== Records provided ==
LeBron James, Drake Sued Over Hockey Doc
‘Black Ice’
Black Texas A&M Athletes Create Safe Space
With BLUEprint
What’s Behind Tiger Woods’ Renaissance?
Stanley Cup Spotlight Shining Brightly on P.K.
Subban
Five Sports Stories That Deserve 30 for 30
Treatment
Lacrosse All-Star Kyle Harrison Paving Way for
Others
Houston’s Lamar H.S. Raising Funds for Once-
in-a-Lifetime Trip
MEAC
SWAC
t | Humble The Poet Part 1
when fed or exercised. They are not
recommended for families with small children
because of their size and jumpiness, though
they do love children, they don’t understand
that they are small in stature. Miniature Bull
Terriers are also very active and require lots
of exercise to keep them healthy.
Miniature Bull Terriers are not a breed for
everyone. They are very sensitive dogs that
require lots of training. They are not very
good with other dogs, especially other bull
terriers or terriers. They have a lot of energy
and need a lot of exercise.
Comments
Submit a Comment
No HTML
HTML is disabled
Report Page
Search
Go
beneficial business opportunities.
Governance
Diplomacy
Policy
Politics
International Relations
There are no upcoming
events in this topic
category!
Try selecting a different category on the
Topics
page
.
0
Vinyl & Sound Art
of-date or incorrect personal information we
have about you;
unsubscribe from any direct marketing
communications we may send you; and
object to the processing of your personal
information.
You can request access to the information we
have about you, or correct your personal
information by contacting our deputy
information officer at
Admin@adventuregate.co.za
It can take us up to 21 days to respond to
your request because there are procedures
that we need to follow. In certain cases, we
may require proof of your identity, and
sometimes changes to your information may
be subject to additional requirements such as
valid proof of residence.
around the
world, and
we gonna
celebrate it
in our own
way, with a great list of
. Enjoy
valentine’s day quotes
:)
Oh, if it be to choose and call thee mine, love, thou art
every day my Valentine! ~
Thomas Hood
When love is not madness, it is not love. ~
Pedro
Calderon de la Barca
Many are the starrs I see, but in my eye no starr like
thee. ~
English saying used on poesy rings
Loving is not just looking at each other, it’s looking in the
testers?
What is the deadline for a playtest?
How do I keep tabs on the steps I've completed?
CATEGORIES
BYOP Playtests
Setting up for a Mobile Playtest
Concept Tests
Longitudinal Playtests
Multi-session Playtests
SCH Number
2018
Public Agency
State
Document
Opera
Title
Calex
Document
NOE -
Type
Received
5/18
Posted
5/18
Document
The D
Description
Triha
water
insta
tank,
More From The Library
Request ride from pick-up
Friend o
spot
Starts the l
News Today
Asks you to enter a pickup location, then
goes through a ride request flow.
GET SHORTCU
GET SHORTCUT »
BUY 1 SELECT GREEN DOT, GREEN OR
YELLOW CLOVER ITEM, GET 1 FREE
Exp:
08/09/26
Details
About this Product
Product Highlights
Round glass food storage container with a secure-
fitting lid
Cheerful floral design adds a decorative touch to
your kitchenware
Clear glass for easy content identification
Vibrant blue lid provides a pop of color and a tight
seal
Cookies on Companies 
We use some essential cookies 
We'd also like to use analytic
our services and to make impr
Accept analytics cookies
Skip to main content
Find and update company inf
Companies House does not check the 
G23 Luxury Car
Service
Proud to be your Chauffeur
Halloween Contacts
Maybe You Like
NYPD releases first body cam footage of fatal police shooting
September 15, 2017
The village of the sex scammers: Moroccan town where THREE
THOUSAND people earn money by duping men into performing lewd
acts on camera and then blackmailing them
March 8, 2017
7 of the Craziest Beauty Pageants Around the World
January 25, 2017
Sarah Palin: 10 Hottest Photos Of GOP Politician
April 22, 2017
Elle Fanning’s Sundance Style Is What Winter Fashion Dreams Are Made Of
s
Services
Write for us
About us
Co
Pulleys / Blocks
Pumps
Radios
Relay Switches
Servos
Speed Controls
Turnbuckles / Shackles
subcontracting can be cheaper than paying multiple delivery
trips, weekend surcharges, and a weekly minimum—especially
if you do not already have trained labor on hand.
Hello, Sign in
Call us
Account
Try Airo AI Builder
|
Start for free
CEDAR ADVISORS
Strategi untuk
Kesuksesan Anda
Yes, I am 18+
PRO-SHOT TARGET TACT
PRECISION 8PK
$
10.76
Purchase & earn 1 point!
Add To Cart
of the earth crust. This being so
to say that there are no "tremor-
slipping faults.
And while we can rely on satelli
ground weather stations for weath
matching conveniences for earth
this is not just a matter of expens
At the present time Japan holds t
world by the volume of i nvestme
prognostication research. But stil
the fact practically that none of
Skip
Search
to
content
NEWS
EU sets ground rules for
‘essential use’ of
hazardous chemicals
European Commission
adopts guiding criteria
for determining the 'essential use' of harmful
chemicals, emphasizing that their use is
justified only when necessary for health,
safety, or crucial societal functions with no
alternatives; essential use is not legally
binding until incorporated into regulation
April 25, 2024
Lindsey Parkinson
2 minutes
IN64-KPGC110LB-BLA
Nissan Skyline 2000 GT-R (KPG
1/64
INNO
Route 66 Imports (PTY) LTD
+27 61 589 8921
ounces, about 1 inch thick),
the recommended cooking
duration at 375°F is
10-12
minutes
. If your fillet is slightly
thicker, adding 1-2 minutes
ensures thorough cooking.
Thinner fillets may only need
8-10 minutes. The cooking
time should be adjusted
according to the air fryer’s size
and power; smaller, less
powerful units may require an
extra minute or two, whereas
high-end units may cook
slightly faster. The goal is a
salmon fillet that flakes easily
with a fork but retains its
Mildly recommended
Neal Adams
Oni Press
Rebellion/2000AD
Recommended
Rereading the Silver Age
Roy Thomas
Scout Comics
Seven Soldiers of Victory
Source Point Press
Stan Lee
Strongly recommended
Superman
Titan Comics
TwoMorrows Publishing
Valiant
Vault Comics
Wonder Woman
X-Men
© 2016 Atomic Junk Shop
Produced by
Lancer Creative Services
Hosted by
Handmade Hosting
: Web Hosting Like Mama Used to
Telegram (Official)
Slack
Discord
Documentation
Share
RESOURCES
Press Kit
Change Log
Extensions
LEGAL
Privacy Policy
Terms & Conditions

== Task requirements ==
Rewrite the rows from the first line down through the line containing "recommended for families with small children", substituting "Basketball" for "Hockey" and leaving everything else unchanged.

== Solution for this exercise ==
LeBron James, Drake Sued Over Basketball Doc
‘Black Ice’
Black Texas A&M Athletes Create Safe Space
With BLUEprint
What’s Behind Tiger Woods’ Renaissance?
Stanley Cup Spotlight Shining Brightly on P.K.
Subban
Five Sports Stories That Deserve 30 for 30
Treatment
Lacrosse All-Star Kyle Harrison Paving Way for
Others
Houston’s Lamar H.S. Raising Funds for Once-
in-a-Lifetime Trip
MEAC
SWAC
t | Humble The Poet Part 1
when fed or exercised. They are not
recommended for families with small children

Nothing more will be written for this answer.